(EXERCISE) Reproduce word for word the passage of the homebuilding discussion that begins with the words "Five experts from" and ends with "this economic climate?".

(DOCUMENT SECTION)

= = =

Five experts from ULI’s Residential Neighborhood Development Council discuss the challenges and opportunities ahead for homebuilders; what buyers and renters want from their neighborhoods, and how they value sustainability and resilience; what state and local housing policies are effectively encouraging housing construction; and other trends.
What are the primary challenges and opportunities for building homes in this economic climate?
Caroline Simmel: This chapter in homebuilding has brought forth unique challenges I hadn’t encountered in my 20-year career. The housing market in 2025 presents a dynamic mix of uncertainty and opportunity, urging homebuilders to adapt and refine their strategies to navigate evolving economic conditions with resilience and foresight. It’s a “tale of two cities”: entry-level buyers
struggle with affordability, while mid- to high-end buyers have equity but face limited inventory and are mostly sidelined due to higher rates. To address this, we’re using unprecedented tools like rate buy-downs for affordability. Future opportunities lie in leveraging AI across every aspect of the business, including architecture, sales enablement, lead generation, and underwriting, with our data offering powerful insights into key trends.
Scott Laurie: Record low affordability and cyclical high interest rates create a challenging combination, especially in California. The recent wildfires have only worsened southern California’s under-supply of housing. In the Pacific Palisades, if someone bought a house 20 or 30 years ago for $400,000 or $600,000, and that house today is worth more than $3.4 million, that increase represents a significant amount of that person’s net worth. But insurance settlements may only cover $800,000. You can’t rebuild those houses for anywhere near what they originally cost. The opportunity is that, despite these challenges, demand for housing remains strong, and state and local governments are much more receptive today to addressing the need to build more housing.
Kelli Lawrence: Interest rates are a major challenge, both for our customers and for homebuilders looking to start new projects and raise debt and equity capital. Many homeowners are essentially locked into their current homes due to the extended period of low interest rates we’ve recently had, and they are adjusting to a new normal in terms of mortgage rates and what they can afford. We’re seeing declining supply of housing in many areas, especially creative housing that private homebuilders like us focus on, such as infill housing, denser housing, and missing middle housing. The overall development costs of building homes are increasing. But there is strong demand, despite some of the headwinds, and some customers who have been on the sidelines are finally deciding to go forward with their home purchase. Also, build-to-rent is a growing segment, allowing people to move into a house in places where they are priced out of the market, or that allows them to have a low-maintenance lifestyle.
Jacob Karasik: There are real challenges. Honolulu County is particularly slow in processing permits, which has slowed down the pace of development. But there are also opportunities: developers are able to provide a high standard of product in our new homes, and there is less competition from the resale market these days. Developers are working to provide whatever incentives we can for buyers, and some are buying down rates, but the important difference is quality.

= = =

(Data records)

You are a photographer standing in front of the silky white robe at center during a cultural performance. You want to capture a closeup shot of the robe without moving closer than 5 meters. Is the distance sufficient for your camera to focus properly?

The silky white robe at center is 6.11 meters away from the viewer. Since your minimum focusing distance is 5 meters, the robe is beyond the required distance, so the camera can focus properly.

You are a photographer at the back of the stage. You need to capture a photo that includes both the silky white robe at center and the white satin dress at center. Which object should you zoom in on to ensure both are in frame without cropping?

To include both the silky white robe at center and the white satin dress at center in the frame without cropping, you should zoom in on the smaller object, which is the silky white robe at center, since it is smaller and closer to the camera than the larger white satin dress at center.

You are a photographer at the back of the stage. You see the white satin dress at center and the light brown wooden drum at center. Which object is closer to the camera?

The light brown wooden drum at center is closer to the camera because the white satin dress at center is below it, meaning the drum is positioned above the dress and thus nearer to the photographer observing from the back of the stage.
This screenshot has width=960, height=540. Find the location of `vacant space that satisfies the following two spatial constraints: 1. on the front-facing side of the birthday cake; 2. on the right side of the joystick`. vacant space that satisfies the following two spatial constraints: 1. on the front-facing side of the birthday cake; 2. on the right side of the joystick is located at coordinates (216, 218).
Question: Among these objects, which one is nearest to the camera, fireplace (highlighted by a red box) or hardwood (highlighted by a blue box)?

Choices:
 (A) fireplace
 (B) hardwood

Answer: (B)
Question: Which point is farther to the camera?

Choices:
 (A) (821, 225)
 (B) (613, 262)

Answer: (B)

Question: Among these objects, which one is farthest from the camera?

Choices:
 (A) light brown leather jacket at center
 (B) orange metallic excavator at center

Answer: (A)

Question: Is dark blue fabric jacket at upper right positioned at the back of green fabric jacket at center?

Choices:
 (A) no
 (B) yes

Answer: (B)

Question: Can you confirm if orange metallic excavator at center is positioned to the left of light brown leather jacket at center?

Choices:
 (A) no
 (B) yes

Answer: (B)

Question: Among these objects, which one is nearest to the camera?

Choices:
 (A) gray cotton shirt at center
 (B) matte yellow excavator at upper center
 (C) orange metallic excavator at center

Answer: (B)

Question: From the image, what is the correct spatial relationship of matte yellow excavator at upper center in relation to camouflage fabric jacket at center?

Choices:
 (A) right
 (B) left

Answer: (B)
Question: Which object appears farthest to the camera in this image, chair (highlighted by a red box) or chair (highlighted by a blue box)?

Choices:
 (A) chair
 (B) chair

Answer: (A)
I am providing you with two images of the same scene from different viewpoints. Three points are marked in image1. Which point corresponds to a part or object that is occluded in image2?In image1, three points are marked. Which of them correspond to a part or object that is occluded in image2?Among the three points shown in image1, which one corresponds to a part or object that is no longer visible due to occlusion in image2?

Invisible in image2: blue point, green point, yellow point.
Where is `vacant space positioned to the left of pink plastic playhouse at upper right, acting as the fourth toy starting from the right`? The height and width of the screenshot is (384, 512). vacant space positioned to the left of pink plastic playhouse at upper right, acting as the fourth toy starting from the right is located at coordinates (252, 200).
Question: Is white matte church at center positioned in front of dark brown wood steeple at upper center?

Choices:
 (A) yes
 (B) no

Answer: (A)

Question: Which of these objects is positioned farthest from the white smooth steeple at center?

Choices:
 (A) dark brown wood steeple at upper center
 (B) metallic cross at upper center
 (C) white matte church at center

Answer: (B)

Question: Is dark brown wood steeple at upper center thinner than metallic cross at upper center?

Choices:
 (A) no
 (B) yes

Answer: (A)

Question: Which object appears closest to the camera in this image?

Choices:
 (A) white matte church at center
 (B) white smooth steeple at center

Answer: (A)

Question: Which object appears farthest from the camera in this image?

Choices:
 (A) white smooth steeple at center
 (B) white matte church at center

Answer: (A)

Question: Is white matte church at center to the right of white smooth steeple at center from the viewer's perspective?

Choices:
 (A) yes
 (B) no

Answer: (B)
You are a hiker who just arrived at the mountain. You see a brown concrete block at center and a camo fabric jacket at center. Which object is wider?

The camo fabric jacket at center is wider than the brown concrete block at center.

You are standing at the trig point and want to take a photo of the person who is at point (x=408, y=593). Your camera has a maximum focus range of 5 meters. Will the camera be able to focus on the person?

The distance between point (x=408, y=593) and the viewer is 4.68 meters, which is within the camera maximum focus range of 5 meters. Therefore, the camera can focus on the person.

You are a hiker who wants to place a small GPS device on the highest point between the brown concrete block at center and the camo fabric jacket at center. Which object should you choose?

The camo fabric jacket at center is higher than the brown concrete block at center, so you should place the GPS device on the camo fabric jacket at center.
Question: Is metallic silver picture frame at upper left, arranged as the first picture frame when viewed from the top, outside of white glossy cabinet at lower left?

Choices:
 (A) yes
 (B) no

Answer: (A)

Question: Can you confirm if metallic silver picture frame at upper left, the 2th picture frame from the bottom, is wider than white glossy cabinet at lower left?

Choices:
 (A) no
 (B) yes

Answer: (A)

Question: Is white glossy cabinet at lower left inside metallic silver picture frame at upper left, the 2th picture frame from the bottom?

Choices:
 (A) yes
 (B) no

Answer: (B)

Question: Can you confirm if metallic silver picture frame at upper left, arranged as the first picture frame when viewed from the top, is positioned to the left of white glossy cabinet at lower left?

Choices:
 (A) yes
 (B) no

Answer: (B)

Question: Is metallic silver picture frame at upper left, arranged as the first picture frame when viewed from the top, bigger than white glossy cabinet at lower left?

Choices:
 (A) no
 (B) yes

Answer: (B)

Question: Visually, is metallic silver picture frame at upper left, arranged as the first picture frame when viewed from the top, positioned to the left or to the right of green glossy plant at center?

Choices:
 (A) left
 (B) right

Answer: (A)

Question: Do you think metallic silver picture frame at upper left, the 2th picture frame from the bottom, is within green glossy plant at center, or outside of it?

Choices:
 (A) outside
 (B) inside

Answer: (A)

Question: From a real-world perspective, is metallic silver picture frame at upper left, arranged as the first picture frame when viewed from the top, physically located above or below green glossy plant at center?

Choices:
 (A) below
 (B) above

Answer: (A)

= = =

(COMPLETE ANSWER)
Five experts from ULI’s Residential Neighborhood Development Council discuss the challenges and opportunities ahead for homebuilders; what buyers and renters want from their neighborhoods, and how they value sustainability and resilience; what state and local housing policies are effectively encouraging housing construction; and other trends.
What are the primary challenges and opportunities for building homes in this economic climate?